On the other hand, at 160 sites (2.2% of the disease-associated sites), the mouse sequence was the same as the human disease-associated sequence. Moreover, in 23 of these, there is documentation of a cause-and-effect relationship between the mutation and disease in humans (Mouse Genome Sequencing Consortium, 2002). This unexpected finding is important because it implies that the harmfulness of a mutation can depend on the biochemical context in which it occurs.
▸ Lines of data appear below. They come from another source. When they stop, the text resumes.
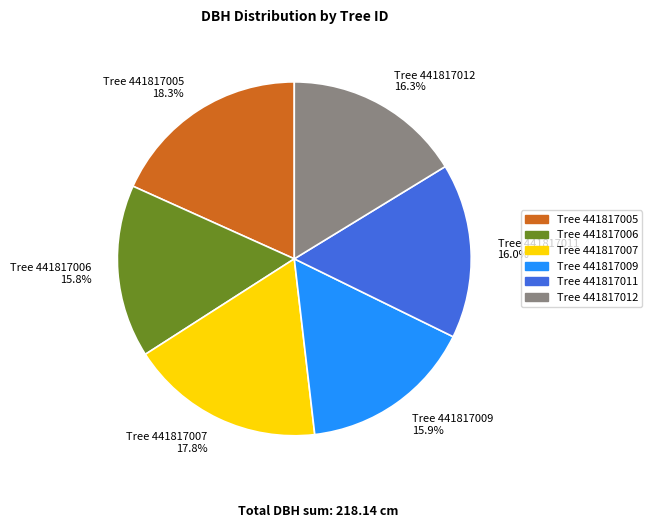

Do Tree 441817007 17.8% and Tree 441817005 18.3% together represent more than half of the pie?

No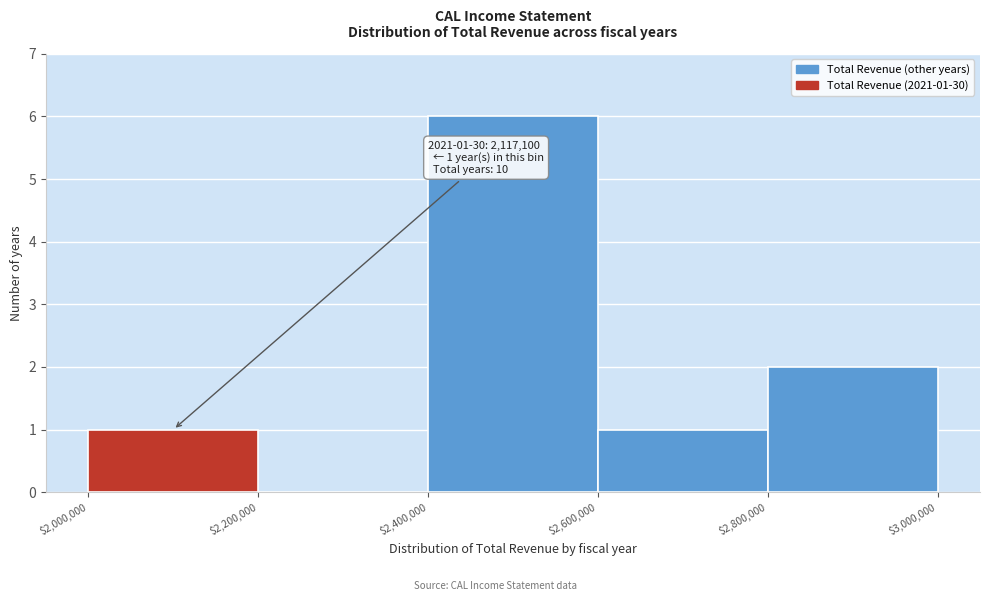

Which range on the x-axis has the tallest bar?

$2,400,000 to $2,600,000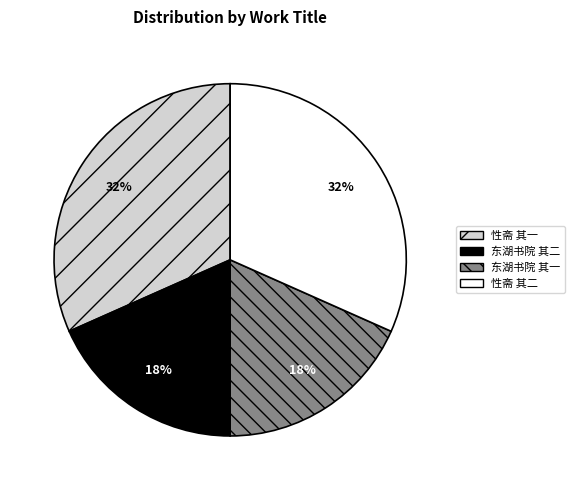

To the nearest percent, what is the average slice percentage?

25%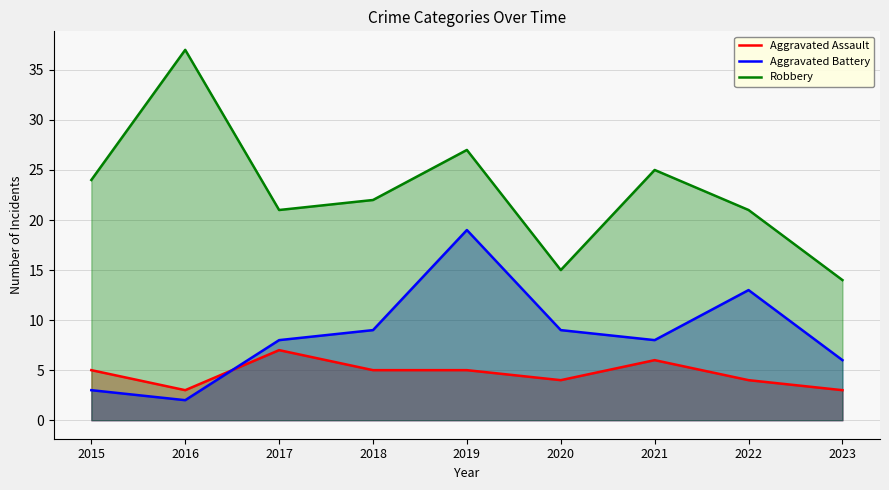

Read the Aggravated Battery value at 2019.

19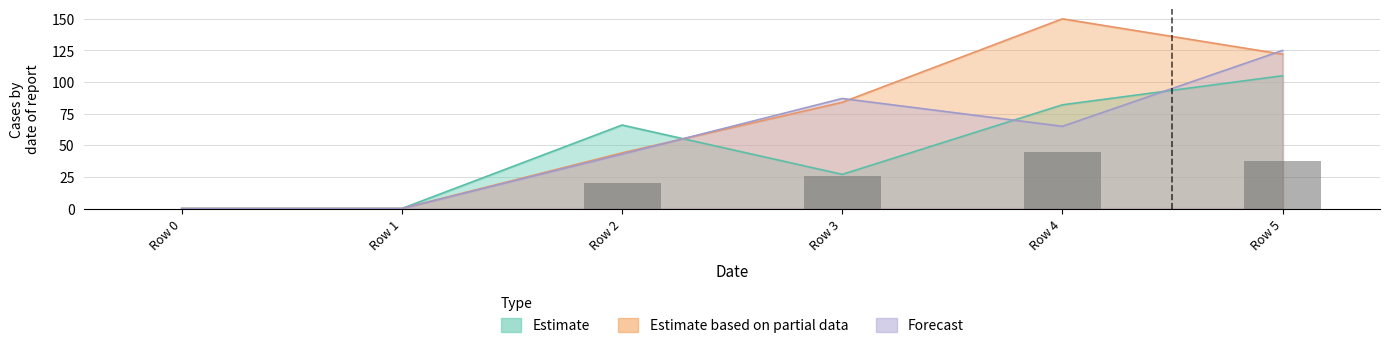

List the labels in order of 3 value, largest first.

Row 5, Row 3, Row 4, Row 2, Row 0, Row 1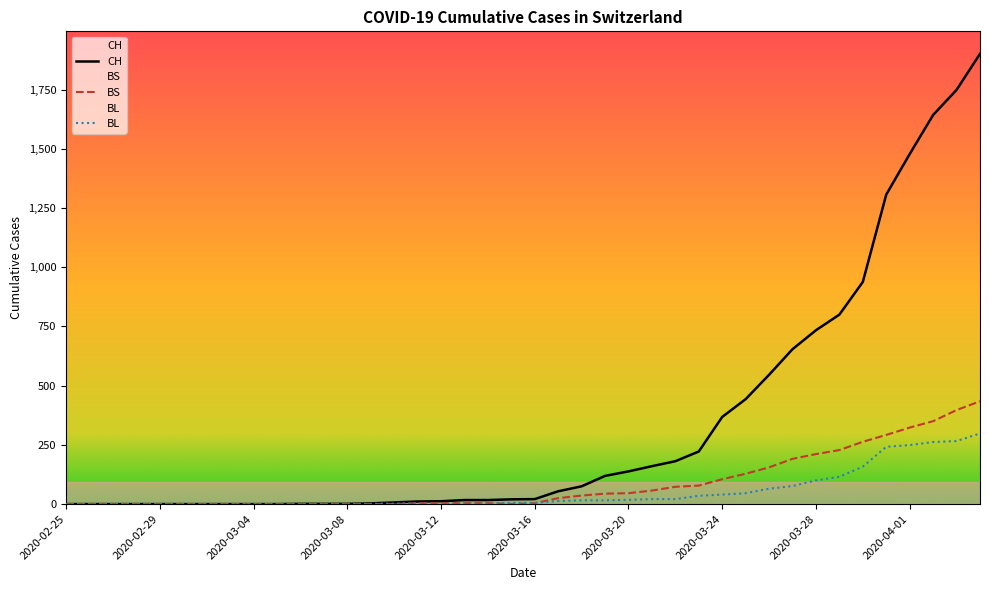

How many values in CH are above zero?

30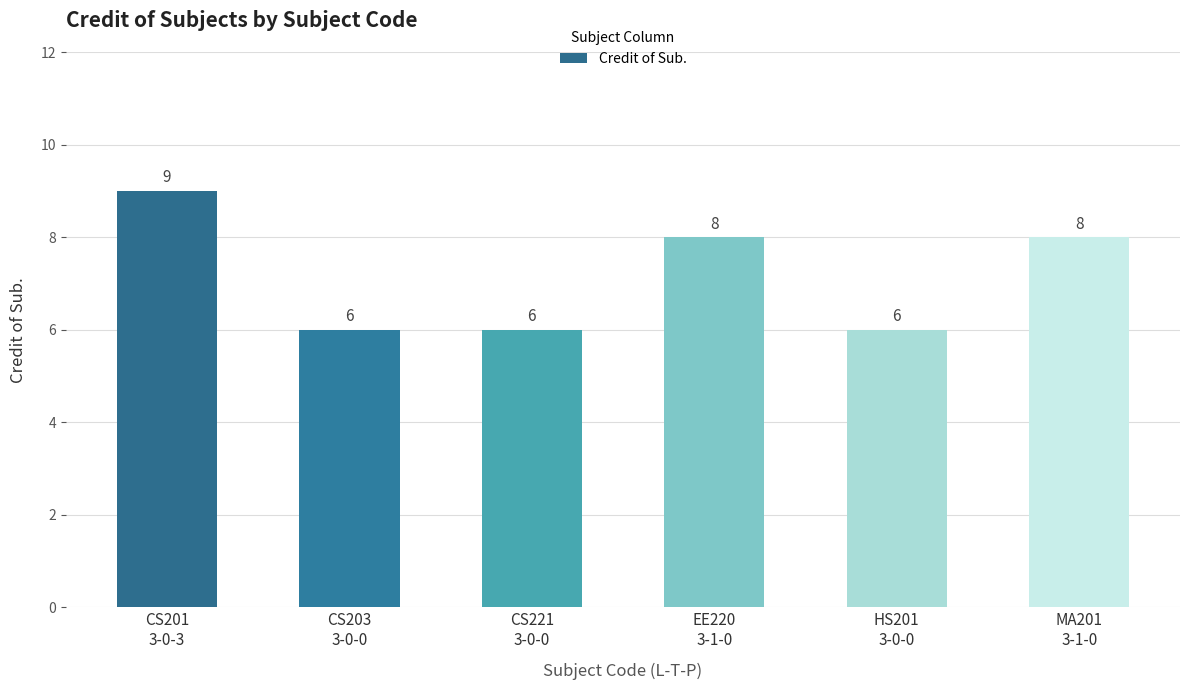

What is the maximum value shown in the chart?

9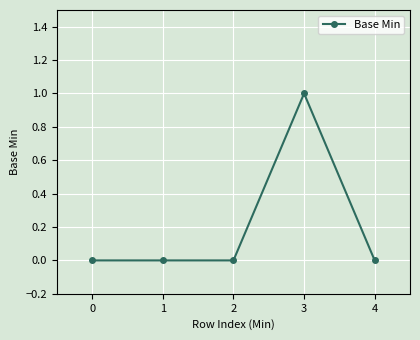

Does the chart have visible grid lines?

Yes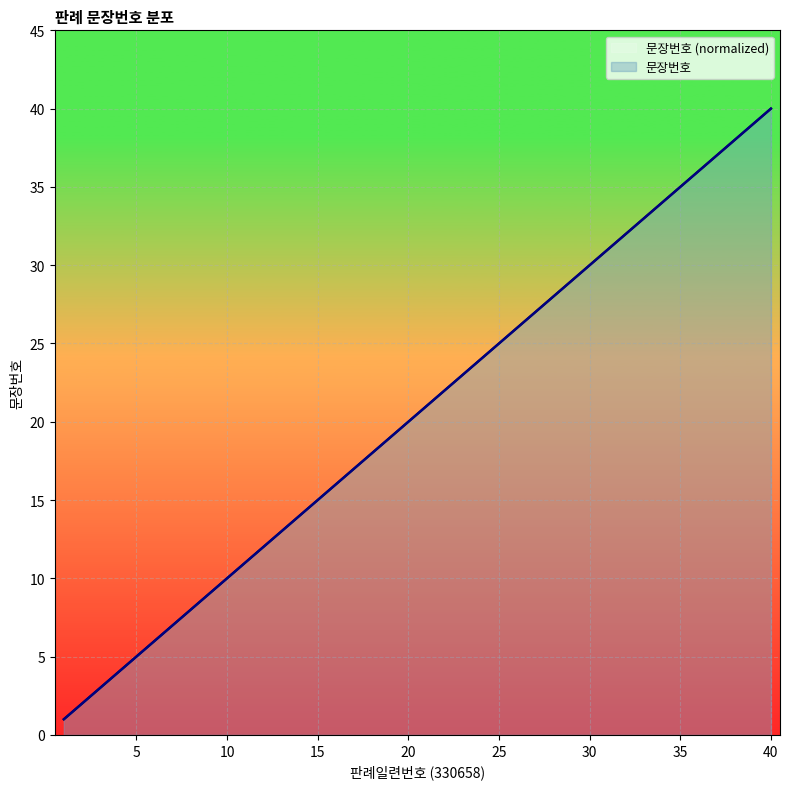

Count the number of categories in the chart.

40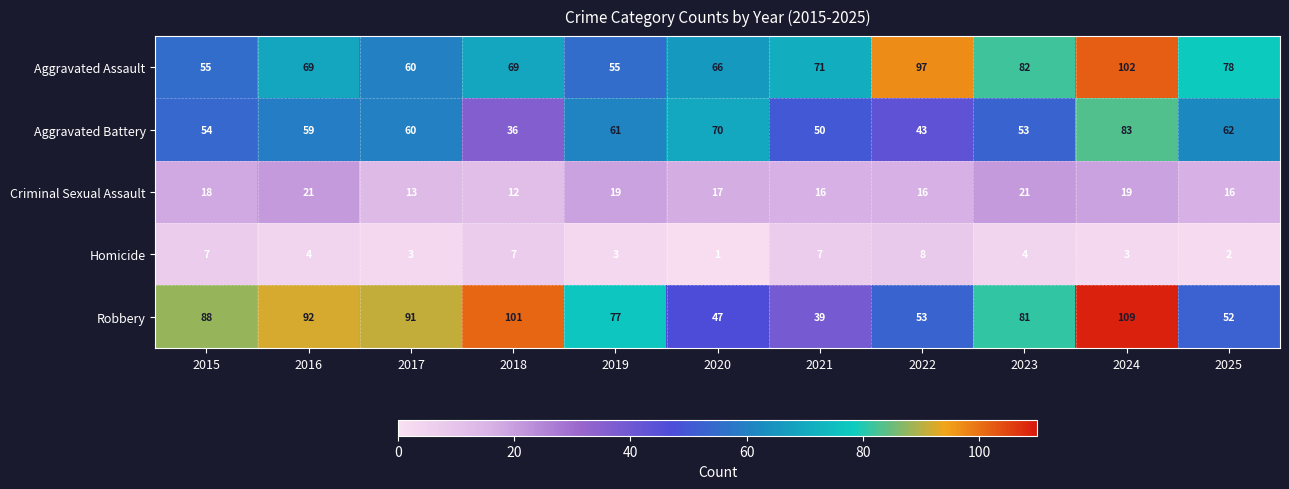

How many data points in Aggravated Assault are less than 69?

4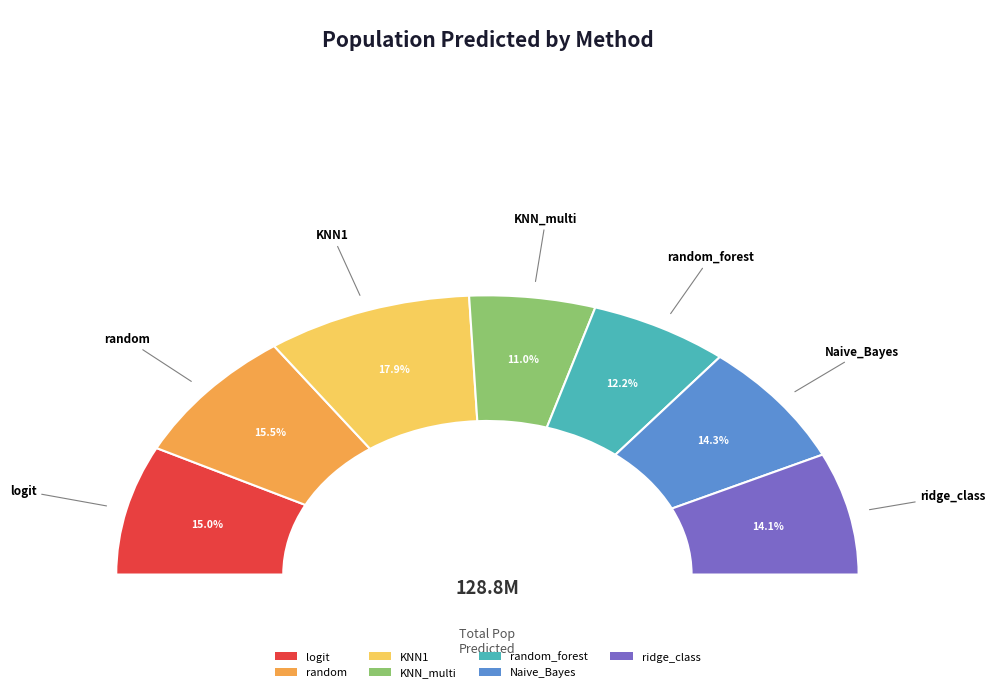

Does KNN1 account for over 50% of the chart?

No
A mutation that causes disease in humans may not have been harmful in the ancestor of the mouse because of other changes occurring in the rodent lineage that served to buffer the mutation's effects.

As with any new genome sequence, the initial report of the mouse genome (Mouse Genome Sequencing Consortium, 2002), together with companion papers (Dermitzakis et al, 2002; The FANTOM Consortium and the RIKEN Genome Exploration Research Group Phase I and II Team, 2002; Wade et al, 2002), only scratches the surface of the information made available to biologists through sequencing of the mouse genome. Comparison of human and mouse genomes is certain to yield important new insights in the near future as well as provide a rich source of testable hypotheses for experimental biologists working in both rodent and primate systems.